I noticed this when I was repacking the latest version of Dota Auto Chess, which contains a file with a UTF8 name; the packer crashed with latin-1 encoding (can't encode the name), and mangled the name when I encoded with utf-8 encoding.

ansi is the only encoding that seems to work correctly.

rossengeorgiev commented 5 years ago

Any stracktrace? Steps to reproduce? Version of windows?

JCRPaquin commented 5 years ago

Python 3.6.3, Windows 10

To reproduce:

  1. Make a root folder
  2. Add a file to the root folder with UTF-8 encoded characters in the name
  3. Run vpk -c <root folder name> <vpk name>

The script should crash because the latin-1 codec can't encode UTF-8 characters. No stack trace will be output.

JCRPaquin commented 5 years ago

Extracting UTF-8 encoded file names causes the file names to be altered during extraction.

For a vpk containing a file with the following name: 不用了的.vjs_c (encoded in ansi as b'\xe4\xb8\x8d\xe7\x94\xa8\xe4\xba\x86\xe7\x9a\x84')

Extraction results in the name: 不用了的.vjs_c (actual string can't be copied/pasted properly; also doesn't encode to ansi and doesn't decode to string below)
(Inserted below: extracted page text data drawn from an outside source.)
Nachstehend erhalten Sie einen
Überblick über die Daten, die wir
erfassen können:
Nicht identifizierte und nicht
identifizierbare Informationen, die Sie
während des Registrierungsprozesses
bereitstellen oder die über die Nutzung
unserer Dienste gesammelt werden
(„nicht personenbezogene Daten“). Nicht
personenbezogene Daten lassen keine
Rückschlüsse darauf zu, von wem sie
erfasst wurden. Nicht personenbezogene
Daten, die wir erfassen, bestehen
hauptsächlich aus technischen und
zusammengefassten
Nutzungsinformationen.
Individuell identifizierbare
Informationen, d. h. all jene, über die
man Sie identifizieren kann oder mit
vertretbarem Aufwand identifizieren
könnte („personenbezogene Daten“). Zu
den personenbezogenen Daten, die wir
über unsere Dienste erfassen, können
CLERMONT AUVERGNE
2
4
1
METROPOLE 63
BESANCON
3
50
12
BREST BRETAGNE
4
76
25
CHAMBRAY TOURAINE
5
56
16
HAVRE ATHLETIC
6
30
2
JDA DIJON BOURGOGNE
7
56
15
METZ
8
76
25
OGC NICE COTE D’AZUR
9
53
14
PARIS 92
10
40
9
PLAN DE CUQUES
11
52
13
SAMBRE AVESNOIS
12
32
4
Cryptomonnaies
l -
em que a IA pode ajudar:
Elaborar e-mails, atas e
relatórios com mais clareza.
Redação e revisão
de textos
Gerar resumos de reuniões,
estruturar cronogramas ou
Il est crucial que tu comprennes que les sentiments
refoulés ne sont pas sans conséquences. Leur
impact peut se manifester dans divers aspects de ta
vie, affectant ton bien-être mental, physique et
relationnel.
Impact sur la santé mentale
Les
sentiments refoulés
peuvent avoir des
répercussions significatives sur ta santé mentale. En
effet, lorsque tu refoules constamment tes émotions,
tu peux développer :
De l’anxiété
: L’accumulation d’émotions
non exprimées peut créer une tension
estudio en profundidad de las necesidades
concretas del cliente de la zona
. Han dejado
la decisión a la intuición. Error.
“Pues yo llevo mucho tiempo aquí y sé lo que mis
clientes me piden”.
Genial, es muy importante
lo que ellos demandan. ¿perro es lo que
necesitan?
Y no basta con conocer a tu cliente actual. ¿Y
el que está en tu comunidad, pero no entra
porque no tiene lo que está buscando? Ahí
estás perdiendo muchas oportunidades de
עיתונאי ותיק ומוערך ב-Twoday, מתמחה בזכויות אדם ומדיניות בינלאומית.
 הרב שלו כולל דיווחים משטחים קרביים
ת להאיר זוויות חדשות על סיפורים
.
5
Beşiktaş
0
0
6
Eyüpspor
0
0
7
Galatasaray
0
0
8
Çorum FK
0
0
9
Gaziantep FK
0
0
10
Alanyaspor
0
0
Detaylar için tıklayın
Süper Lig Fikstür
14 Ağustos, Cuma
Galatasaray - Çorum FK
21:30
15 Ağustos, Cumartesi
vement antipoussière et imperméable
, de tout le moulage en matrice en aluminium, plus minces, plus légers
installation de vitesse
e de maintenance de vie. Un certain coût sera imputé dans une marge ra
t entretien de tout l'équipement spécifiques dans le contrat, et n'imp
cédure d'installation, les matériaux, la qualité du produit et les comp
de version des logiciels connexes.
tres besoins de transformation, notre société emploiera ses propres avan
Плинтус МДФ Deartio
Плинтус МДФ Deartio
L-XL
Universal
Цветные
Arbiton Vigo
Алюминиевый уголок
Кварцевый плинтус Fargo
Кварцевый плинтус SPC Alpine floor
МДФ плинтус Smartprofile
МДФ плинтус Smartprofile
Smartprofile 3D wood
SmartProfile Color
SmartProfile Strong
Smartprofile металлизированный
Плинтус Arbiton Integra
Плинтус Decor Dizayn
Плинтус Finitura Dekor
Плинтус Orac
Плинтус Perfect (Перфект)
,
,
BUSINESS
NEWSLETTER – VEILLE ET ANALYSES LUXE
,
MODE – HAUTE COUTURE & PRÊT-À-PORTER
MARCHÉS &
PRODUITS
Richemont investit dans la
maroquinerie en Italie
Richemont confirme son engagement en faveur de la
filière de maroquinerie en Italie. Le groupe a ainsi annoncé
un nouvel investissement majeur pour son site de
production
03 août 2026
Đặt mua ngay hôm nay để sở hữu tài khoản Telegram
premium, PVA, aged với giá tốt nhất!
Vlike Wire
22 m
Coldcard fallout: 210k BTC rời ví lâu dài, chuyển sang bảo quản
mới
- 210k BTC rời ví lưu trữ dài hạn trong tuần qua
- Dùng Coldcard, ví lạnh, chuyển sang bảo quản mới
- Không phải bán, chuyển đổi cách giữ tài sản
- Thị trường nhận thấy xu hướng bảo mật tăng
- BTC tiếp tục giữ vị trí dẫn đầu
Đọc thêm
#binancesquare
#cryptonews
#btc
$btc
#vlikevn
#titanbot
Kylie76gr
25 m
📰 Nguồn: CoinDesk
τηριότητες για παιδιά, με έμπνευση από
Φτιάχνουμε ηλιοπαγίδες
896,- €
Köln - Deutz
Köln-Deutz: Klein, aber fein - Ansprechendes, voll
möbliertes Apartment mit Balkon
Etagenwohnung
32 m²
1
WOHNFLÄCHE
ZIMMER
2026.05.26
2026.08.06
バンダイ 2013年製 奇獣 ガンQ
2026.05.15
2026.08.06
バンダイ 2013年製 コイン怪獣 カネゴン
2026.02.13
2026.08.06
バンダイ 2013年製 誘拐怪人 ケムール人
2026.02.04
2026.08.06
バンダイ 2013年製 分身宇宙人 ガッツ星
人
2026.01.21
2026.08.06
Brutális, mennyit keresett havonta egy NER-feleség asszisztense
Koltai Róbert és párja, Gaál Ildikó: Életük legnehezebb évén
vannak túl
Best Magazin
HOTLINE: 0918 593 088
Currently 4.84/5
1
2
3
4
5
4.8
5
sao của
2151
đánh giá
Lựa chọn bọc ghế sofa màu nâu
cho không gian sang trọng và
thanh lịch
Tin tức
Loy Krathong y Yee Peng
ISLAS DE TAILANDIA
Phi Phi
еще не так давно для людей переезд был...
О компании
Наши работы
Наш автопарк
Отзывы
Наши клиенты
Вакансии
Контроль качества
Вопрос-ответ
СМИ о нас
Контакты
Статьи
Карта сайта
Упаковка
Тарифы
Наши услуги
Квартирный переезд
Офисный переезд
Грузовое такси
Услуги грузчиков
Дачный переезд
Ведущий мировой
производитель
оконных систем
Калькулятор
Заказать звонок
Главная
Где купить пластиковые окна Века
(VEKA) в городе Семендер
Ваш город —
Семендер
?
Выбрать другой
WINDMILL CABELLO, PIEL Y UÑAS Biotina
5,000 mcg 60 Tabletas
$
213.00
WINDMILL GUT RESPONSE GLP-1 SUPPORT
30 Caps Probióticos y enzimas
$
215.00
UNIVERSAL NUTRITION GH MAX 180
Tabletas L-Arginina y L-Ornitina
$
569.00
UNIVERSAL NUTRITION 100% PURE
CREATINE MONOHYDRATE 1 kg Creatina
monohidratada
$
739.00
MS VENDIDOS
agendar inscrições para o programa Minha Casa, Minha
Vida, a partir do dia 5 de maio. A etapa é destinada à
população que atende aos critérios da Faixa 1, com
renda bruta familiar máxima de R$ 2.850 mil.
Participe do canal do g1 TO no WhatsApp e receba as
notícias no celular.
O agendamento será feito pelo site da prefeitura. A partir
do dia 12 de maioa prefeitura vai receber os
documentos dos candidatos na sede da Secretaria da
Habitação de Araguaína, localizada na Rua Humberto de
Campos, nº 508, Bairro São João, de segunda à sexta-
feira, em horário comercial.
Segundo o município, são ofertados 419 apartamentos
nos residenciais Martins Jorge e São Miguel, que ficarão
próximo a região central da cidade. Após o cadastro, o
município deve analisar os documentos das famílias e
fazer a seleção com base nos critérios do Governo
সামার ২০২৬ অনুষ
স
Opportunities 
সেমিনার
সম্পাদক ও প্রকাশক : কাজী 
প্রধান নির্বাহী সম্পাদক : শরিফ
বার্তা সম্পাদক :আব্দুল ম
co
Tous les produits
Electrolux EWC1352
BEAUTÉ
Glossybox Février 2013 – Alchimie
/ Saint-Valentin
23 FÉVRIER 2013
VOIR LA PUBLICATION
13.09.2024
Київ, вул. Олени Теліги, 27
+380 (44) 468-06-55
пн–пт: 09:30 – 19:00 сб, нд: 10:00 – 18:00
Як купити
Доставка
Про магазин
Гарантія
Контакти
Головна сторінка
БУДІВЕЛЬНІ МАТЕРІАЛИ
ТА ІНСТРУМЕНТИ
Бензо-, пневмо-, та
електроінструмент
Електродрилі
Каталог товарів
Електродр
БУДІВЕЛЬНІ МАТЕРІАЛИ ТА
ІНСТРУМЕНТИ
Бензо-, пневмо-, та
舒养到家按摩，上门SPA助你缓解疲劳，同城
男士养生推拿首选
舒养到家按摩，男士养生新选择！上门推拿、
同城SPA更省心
The name above is the direct ansi encoding of the utf-8 string: "不用了的"

rossengeorgiev commented 5 years ago

The problem is that whatever packed the VPK could use any encoding. There is nothing in the format that indicates, which encoding was used. The package has no place trying to guess the source encoding. I think the following changes will address the problem, and allow for guessing if needed.

JCRPaquin commented 5 years ago

If the tool used relative paths and avoided using strings for any paths then there'd be no need to encode/decode.

Would that work?

Limiting encoding to just the target file/directory name should make things easier.